The ruling, delivered by a three-judge panel on the U.S. Court of Appeals for the D.C. Circuit, overturns a lower court judge's January decision that the Recording Industry Association of America (RIAA) could use a controversial copyright law to force Verizon's Internet services unit to reveal the identities of suspected song swappers.
The judges conceded that Internet piracy is a crime and that it poses a major threat to the entertainment and software industries. However, the decision amounts to a direct strike against the RIAA's strategy of relying on a controversial copyright law to identify persons likely to have engaged in the illegal sharing of songs over the Internet.
"I think the bottom line is this is a significant victory for Internet users and will go a long way toward protecting their privacy," said David Sobel, general counsel for the Electronic Privacy Information Center, a privacy rights group based in Washington, D.C. "It will prevent the recording industry and other content owners or copyright holders from conducting fishing expeditions in the records of Internet service providers."
Peter Swire, a law professor at the Ohio State University and former Clinton Administration privacy advisor, said the subpoenas posed a grave threat to ISPs that have come to rely on customer trust.
"The recording industry was pushing the statute far beyond what it said," said Swire, who worked with Verizon in the early stages of the RIAA case.
Subpoenas and lawsuits have proved an effective weapon in the recording industry's war against music piracy.

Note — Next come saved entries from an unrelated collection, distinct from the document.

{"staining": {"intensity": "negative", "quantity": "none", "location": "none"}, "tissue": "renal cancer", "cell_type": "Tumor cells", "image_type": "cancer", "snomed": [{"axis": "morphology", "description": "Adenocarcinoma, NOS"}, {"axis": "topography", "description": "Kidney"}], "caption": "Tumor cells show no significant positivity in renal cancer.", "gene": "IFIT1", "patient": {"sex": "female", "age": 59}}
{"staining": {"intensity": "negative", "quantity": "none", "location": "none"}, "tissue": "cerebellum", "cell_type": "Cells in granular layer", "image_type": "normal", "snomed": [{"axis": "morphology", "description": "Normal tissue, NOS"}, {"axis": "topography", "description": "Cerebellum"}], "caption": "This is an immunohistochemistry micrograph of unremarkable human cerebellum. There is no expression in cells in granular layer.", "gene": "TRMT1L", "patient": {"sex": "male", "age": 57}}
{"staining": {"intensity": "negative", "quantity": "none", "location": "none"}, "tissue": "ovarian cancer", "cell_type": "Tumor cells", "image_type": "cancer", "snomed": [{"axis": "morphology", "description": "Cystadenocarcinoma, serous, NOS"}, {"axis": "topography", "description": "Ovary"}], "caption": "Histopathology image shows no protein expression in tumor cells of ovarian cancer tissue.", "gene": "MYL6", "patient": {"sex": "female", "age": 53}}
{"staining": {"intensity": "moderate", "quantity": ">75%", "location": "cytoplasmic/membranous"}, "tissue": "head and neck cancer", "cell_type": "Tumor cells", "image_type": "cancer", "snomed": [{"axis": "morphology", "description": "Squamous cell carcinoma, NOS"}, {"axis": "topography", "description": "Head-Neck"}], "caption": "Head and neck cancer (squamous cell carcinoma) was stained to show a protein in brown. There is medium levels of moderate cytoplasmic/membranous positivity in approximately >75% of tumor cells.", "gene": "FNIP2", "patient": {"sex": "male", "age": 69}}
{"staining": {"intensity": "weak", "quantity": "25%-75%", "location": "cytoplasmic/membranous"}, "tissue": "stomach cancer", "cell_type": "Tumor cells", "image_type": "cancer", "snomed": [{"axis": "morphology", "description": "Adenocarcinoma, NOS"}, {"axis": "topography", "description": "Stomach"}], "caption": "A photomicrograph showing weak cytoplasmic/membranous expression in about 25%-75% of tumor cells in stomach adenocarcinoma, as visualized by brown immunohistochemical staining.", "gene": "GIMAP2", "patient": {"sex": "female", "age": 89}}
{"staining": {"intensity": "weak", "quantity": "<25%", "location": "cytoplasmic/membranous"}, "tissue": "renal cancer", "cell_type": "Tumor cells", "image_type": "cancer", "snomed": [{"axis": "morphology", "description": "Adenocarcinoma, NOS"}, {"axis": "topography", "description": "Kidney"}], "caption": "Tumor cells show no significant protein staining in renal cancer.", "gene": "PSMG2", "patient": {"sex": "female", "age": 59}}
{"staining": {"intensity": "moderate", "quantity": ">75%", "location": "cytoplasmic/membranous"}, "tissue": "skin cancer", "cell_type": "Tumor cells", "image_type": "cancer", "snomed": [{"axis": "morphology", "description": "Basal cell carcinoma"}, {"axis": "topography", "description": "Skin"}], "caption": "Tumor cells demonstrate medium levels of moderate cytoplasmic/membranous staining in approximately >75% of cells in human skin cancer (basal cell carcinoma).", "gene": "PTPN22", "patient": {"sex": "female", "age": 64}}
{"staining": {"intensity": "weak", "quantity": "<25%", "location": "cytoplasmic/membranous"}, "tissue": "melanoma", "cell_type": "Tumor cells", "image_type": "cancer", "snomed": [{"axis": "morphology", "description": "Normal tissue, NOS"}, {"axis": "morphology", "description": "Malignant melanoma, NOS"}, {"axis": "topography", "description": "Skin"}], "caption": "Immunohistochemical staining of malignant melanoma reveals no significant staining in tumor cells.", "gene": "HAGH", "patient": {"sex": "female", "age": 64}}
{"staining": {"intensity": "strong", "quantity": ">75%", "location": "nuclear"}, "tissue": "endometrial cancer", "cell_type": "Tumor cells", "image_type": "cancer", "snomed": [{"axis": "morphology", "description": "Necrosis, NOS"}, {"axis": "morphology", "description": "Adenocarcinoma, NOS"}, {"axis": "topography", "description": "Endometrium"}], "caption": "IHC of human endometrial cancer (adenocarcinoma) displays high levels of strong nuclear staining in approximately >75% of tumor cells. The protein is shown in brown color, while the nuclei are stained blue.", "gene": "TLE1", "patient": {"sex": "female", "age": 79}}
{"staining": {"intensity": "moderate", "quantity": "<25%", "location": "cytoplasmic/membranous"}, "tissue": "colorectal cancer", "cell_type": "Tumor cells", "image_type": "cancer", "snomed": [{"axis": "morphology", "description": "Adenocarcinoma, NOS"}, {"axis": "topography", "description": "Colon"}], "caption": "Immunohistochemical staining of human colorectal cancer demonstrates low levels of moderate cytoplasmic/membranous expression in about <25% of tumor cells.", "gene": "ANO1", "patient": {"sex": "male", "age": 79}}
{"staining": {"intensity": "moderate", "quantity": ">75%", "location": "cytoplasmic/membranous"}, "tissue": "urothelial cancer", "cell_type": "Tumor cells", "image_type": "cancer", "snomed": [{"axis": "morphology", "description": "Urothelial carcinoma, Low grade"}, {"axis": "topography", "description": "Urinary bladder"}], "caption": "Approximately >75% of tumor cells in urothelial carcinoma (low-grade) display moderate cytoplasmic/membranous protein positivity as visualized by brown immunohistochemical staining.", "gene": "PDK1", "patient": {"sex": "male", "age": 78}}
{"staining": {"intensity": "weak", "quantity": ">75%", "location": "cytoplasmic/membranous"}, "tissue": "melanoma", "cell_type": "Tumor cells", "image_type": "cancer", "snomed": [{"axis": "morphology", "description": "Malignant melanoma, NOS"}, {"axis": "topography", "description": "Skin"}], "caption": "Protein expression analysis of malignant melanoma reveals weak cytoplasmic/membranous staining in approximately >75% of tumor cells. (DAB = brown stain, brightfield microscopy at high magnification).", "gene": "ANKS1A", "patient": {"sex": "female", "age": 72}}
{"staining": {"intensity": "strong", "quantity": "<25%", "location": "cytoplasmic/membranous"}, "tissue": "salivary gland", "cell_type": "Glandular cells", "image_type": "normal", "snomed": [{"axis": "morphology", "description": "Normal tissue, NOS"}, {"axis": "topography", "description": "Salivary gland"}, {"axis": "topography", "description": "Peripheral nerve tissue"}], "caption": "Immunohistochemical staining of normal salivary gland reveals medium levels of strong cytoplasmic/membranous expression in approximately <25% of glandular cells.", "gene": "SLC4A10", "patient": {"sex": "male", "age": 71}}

The RIAA used the lower court's January decision as its basis for launching a legal blitzkrieg against Internet users, suing 382 of them and filing subpoenas for thousands of online identities. The association said it also plans to file lawsuits against nearly 400 other suspected traders. It has reached 220 settlements so far.
In the decision issued today, the appeals court said that the RIAA's campaign oversteps the bounds of the Digital Millennium Copyright Act (DMCA), which Congress approved in 1998.
The court said that Verizon cannot be held responsible for material that passes through its Internet network. The RIAA's argument that ISPs could be subpoenaed because of the material its customers transmit on the Internet "borders on the silly," Judge Douglas H. Ginsburg wrote.
"[The] DMCA betrays no awareness whatsoever that Internet users might be able to directly exchange files containing copyrighted works," Ginsburg wrote. "It is not the province of the courts ... to rewrite the DMCA in order to make it fit a new and unforeseen Internet architecture, no matter how damaging that development has been to the music industry."